Семьи Орловых и Шаляпиных дружили. Зимой Орловы по большей части жили в Москве, в квартире на Спиридоновке, в районе Патриарших прудов, а лето проводили в усадьбе Евгении Николаевны в Звенигороде. Туда к ним в гости, бывало, наведывался лучший российский бас. В свою очередь Орловы не раз гостили летом в его имении Ратухино на Волге. Тем более что одно время Петр Федорович работал на строительстве моста в Ярославле, откуда до Ратухина рукой подать. Зимой Федор Иванович устраивал в своем московском доме на Новинском бульваре детские праздники.

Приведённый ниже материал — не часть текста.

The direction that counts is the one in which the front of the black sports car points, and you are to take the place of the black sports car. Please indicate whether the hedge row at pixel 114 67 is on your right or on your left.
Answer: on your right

На одном из них малыши разыграли музыкальную сказку «Грибной переполох». Это был настоящий, старательно готовившийся спектакль с режиссером, даже с двумя – супругой певца Иолой Игнатьевной и артистом МХТ Александром Адашевым, с репетициями и костюмами. Исполнявшая роль Редьки шестилетняя Любочка очаровала собравшихся пением и танцами. После представления Шаляпин подхватил миниатюрное созданьице в пышном розовом платье на руки и воскликнул: «Эта девочка будет знаменитой актрисой!»…

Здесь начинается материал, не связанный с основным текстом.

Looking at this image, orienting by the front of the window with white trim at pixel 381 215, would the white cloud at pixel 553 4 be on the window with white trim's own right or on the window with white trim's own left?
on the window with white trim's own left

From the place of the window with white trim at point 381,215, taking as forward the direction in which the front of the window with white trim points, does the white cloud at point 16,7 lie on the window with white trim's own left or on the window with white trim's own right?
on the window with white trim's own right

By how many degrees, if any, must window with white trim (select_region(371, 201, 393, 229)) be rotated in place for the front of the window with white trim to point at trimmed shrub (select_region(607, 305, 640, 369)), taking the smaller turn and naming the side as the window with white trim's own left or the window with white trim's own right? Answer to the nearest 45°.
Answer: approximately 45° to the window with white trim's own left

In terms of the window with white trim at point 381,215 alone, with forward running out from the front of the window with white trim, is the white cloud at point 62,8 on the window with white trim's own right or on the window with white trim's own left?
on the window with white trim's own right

Кстати, по позднему свидетельству Орловой, всех других исполнителей того спектакля он тоже подбрасывал на руках и целовал. Возможно, и им говорил что-нибудь по поводу радужного артистического будущего – например, семилетнему Максиму Штрауху, который в «Грибном переполохе» играл Рыжика, а взрослым стал хрестоматийным исполнителем роли Ленина, сыграв его в одиннадцати фильмах и спектаклях.

В ноябре 1909 года в Москве певец подарил семилетней девочке свой большой фотопортрет, надписав: «Маленькому дружку моему Любочке с поцелуем дарю сие на память. Ф. Шаляпин». А в августе следующего года «исполнил» для нее на бумаге популярный романс Д. Ратгауза «В стекла бьется нам ветер осенний» – написал полный текст, сопроводив его посвящением: «Моему маленькому дружку Любочке». На этом же листе набросал пером свой портрет, под ним указал «адрес»: «Милой Любочке на память» и ниже известный стишок: «Дети, в школу собирайтесь! Петушок пропел давно. Попроворней одевайтесь, смотрит солнышко в окно». Это было связано с началом учебного года, первого в ее жизни. Люба училась в Москве, в женской гимназии Алелековой, находившейся в районе Никитских ворот.

Жизнеописание Орловой поневоле ведет за собой изложение истории страны. Еще ребенком она стала невольной свидетельницей трех революций – одной в 1905 году и двух в 1917-м. Ни один россиянин не мог остаться в стороне от социальных катаклизмов. Вслед за войной с Японией монотонно потекла Первая мировая, которую Россия тоже проигрывала. Были столкновения на улицах, забастовки, карательные экспедиции в деревнях. Несмотря на все передряги, общество не заразилось беспощадным унынием: театры не оставались без зрителей, издавались новые журналы, выходили книги, художники писали картины, ставшие потом хрестоматийными и осевшие в лучших коллекциях мира.

Осенью 1917 года до предела обострилась постепенно нарастающая межпартийная грызня; на смену Временному правительству шли уверенные в себе большевики во главе с Лениным и Троцким, многих увлекла анархистская стихия. Одни клеили на стены домов плакаты с призывами, другие тут же срывали их или заклеивали своими, завязывались потасовки. Наконец прогремел выстрел «Авроры», и люди стали жить «под большевиками». Все привычные нормы жизни рухнули, в стране наступила полоса неопределенности. Многие не знали, поддерживать ли советскую власть, выступить против нее или тихо саботировать. Оставаться в «Совдепии» и попытаться приспособиться к новым условиям или бежать за границу, пока не поздно? А может, лучше уехать в глубинку, где удастся относительно спокойно переждать смутные времена?